Aos educadores que parece terem sido escolhidos por seu pai, teria o Príncipe
ficado a dever os ensinamentos que Resende sintetizou em ler, rezar e latim e escrever.
Estaremos assim perante aqueles que teriam sido os iniciadores de João II nas lides
intelectuais, mas nada mais que isso. E a nossa questão mantem-se pertinente:
porque não chamou Afonso V homens de craveira
para formar o Príncipe? Uma outra ideia nos ocorre: não
teria sido com essa intenção que o monarca chamou ao reino Justo Baldino?

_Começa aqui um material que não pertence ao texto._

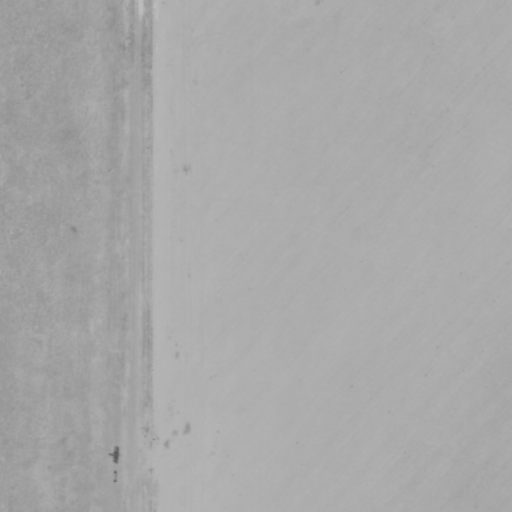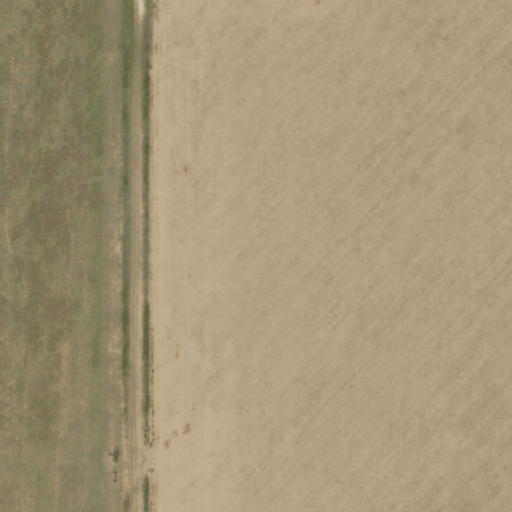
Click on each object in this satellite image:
road: (125, 256)
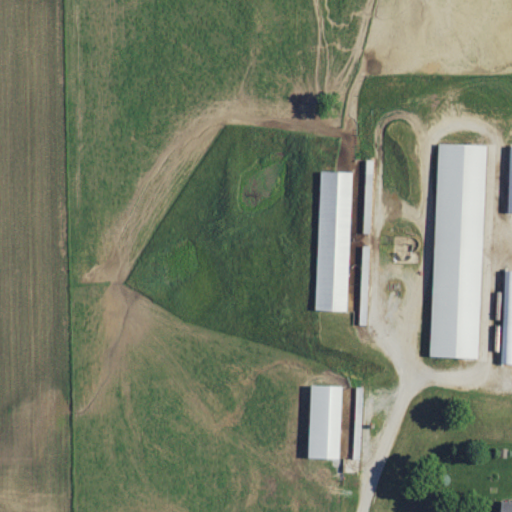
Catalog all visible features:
building: (510, 188)
building: (335, 241)
building: (460, 251)
building: (508, 320)
road: (407, 387)
building: (327, 422)
building: (506, 506)
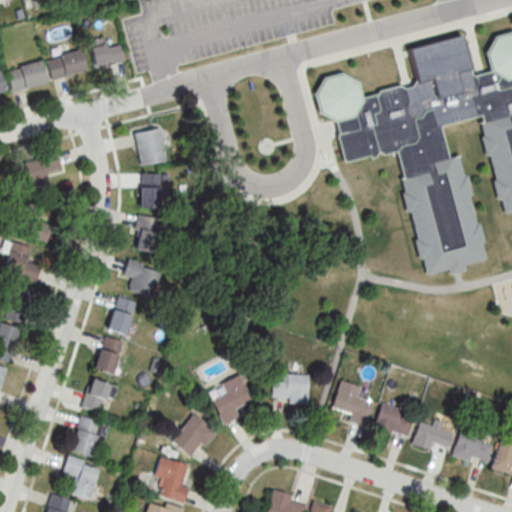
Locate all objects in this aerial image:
road: (167, 12)
road: (288, 26)
parking lot: (220, 29)
building: (105, 53)
road: (290, 55)
building: (66, 64)
building: (26, 76)
building: (1, 85)
road: (42, 123)
building: (432, 140)
building: (432, 141)
building: (149, 146)
building: (40, 171)
road: (275, 184)
building: (148, 190)
building: (31, 223)
building: (145, 233)
building: (20, 262)
building: (140, 278)
road: (437, 289)
building: (18, 303)
road: (351, 306)
road: (67, 314)
building: (120, 315)
building: (7, 341)
building: (107, 354)
building: (2, 373)
building: (288, 386)
building: (96, 393)
building: (230, 398)
building: (351, 402)
building: (392, 420)
building: (192, 434)
building: (430, 434)
building: (84, 435)
building: (470, 446)
building: (502, 457)
road: (340, 463)
building: (81, 475)
building: (171, 478)
building: (282, 502)
building: (56, 503)
building: (159, 507)
building: (319, 507)
building: (353, 511)
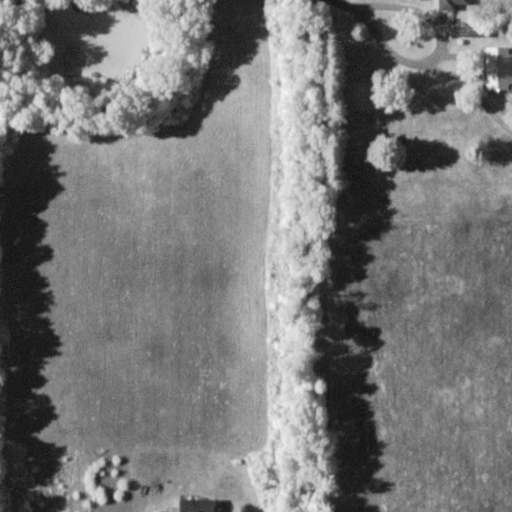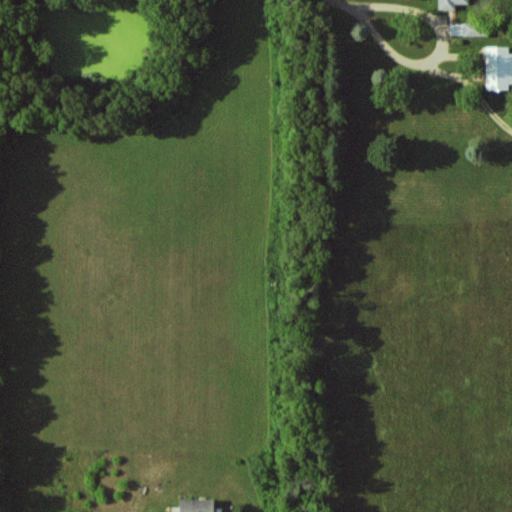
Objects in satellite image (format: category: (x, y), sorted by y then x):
building: (453, 3)
building: (476, 29)
road: (308, 56)
road: (438, 66)
building: (499, 68)
road: (307, 458)
building: (200, 505)
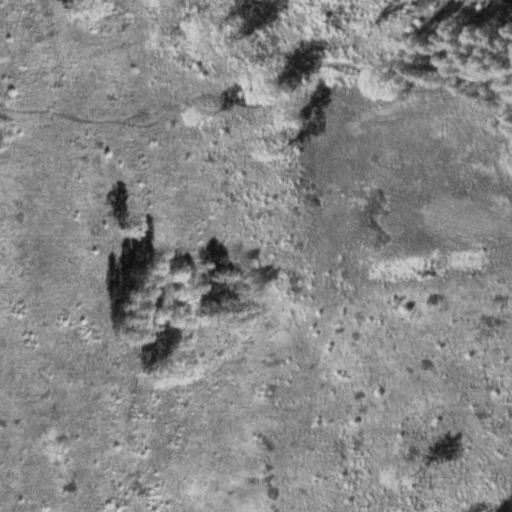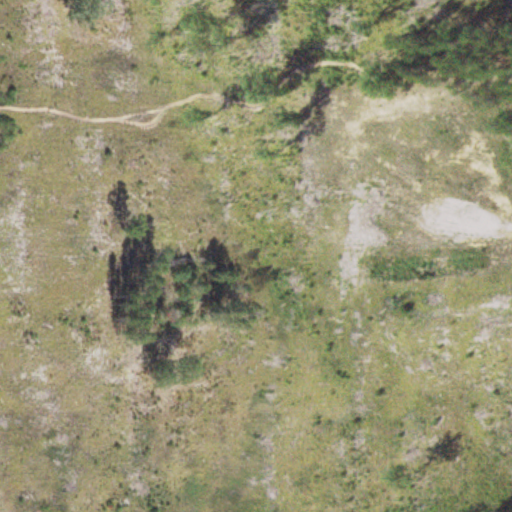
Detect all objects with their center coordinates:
road: (255, 104)
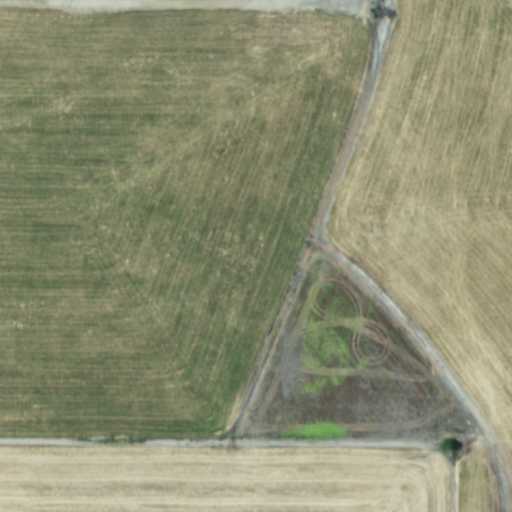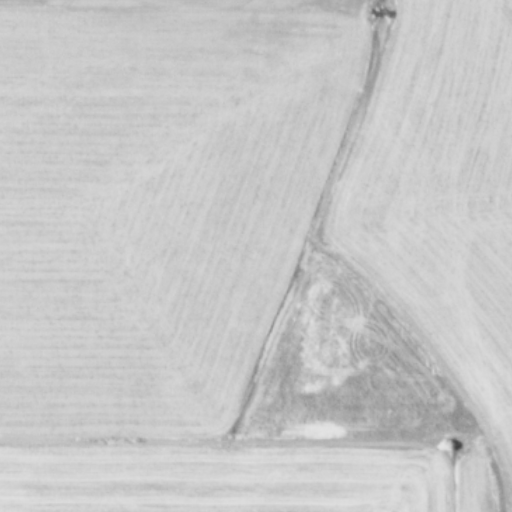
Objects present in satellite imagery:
crop: (256, 256)
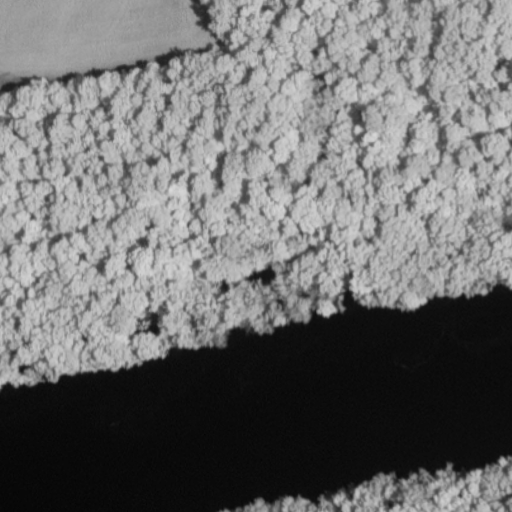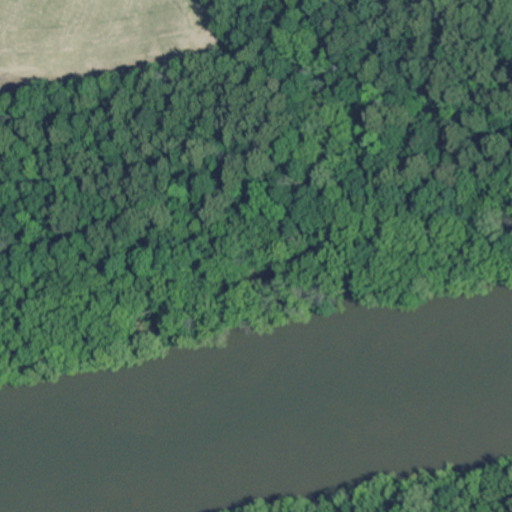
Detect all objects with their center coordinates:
river: (252, 401)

Apesar de Carolina Michaelis afirmar que não consta que Justo Baldino tenha endoutrinado a D. João II,
inclinamo-nos a pensar que sim. Afinal este dominicano italiano, doutor
in utroque iure, teria sido chamado a Portugal apenas para que também os feitos de guerra e paz
dos reinantes da primeira dinastia, narrados por Fernão l,opes na Primeira Parte das Crónicas, assim
como a vida de João I, e o seu insigne Condestável, fossem geralmente sabidos?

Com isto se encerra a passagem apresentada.